Ou : "Vous avez vu ces étoiles filantes ?".

    • Enfin, le verbe "Voir" s’emploie dans le sens de : rendre visite à une personne ou rencontrer quelqu’un régulièrement.

On dit par exemple : "Je suis allé voir ma grand-mère".

Ou : "Ma soeur a vu son fiancé hier".

  • tandis que "Regarder" est un acte volontaire, intentionnel.
    • “Regarder” signifie ainsi : porter son regard sur quelque chose ou sur quelqu’un. Lorsque l'on regarde, on dirige volontairement, consciemment ses yeux sur quelque chose ou sur quelqu’un. On est actif car on est attentif à ce que l'on voit.

On dit par exemple : "Dimanche, j’ai regardé de vieux albums photos familieux avec mes grands-parents".

Ou : "Mon grand-père regarde les navires qui entrent et sortent du port".

    • Conjugué à l’impératif, le verbe “Regarder” s’utilise également pour attirer l’attention d’une personne à qui l'on souhaite montrer quelque chose.

On dit par exemple : "Regardez la guenon ! Elle est en train d'allaiter son petit !".

Ou : "Regarde comment il fait, pour apprendre !".

Deux exemples concrets dans lesquels les deux verbes peuvent être utilisés :

Dans les deux cas, on utilise le verbe “Voir” pour parler de l’expérience .

Et le verbe “Regarder” pour parler de l’action.

  • "Voir un documentaire" ou "Regarder un documentaire" :
    • "Ma fille a vu ce documentaire la semaine dernière" (expérience).
      Ou : "Nous souhaitons voir ce documentaire que ma fille nous a recommandé" (expérience).
    • "Nous sommes en train de regarder un documentaire" (action).
    • Ou : "Je regardais un documentaire lorsque tu as sonné" (action).
  • "Voir une arrestation" ou "Regarder une arrestation" :
    • "Hier j'ai vu un jeune se faire arrêter à la gare" (expérience).
    • "Ce matin, j'ai regardé un homme se faire arrêter dans le métro" (action).

Source : parlez-vous-french.com

Quelle est la différence entre "Le réchauffage" et "Le réchauffement" ?

Ces deux substantifs masculins paronymes du langage courant ne doivent surtout pas être confondus.
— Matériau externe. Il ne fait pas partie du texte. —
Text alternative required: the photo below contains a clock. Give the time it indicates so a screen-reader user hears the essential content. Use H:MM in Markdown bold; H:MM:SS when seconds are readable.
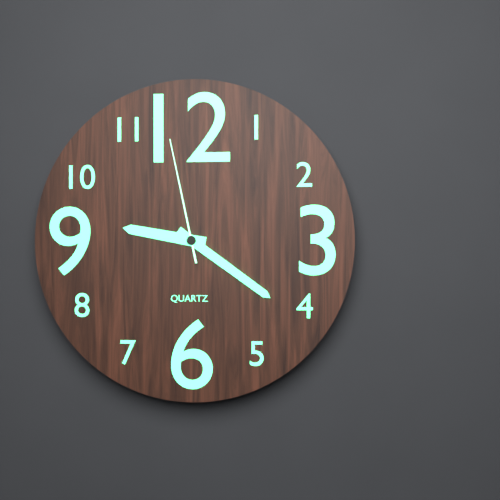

Ils désignent en effet respectivement :

  • "Le réchauffage" :
    • l'action de chauffer à nouveau un objet ou une substance,.

On dit par exemple : "Le réchauffage de cette sauce doit se faire à feu très doux".

    • ou : le résultat de cette action.

On dit par exemple : "Le réchauffage de ce plat peut s'effectuer au four micro-ondes".

Le réchauffage d'une assiette de pâtes au four micro-ondes

  • et "Le réchauffement" :
    • au sens propre :
      • l'action de donner ou de redonner de la chaleur, en particulier au corps d'un être animé.

On dit par exemple : "Frictionner vigoureusement une personne victime d'hypothermie procure généralement un réchauffement suffisant".

      • le fait de se réchauffer, de reprendre de la chaleur, de devenir plus chaud.

On dit par exemple : "On assiste à un brusque réchauffement de la température au printemps".

Le réchauffement printanier

Ou : "Les conséquences du réchauffement climatique sont encore probablement très sous-estimées".

Le réchauffement climatique

      • et en horticulture :
        • l'ajout de fumier neuf à du fumier ancien, afin de réchauffer les couches refroidies.
        • ou : ce fumier neuf destiné à réchauffer les anciennes couches.

On dit par exemple : "Il va falloir que je remue ce réchauffement".

Et l'on parle également de "Réchaud".

Le "réchauffement" ou ajout de fumier neuf à du fumier ancien

    • et au sens figuré : le réconfort.

On dit par exemple : "Toutes ces délicates attentions contribuaient manifestement au réchauffement du malheureux vieillard".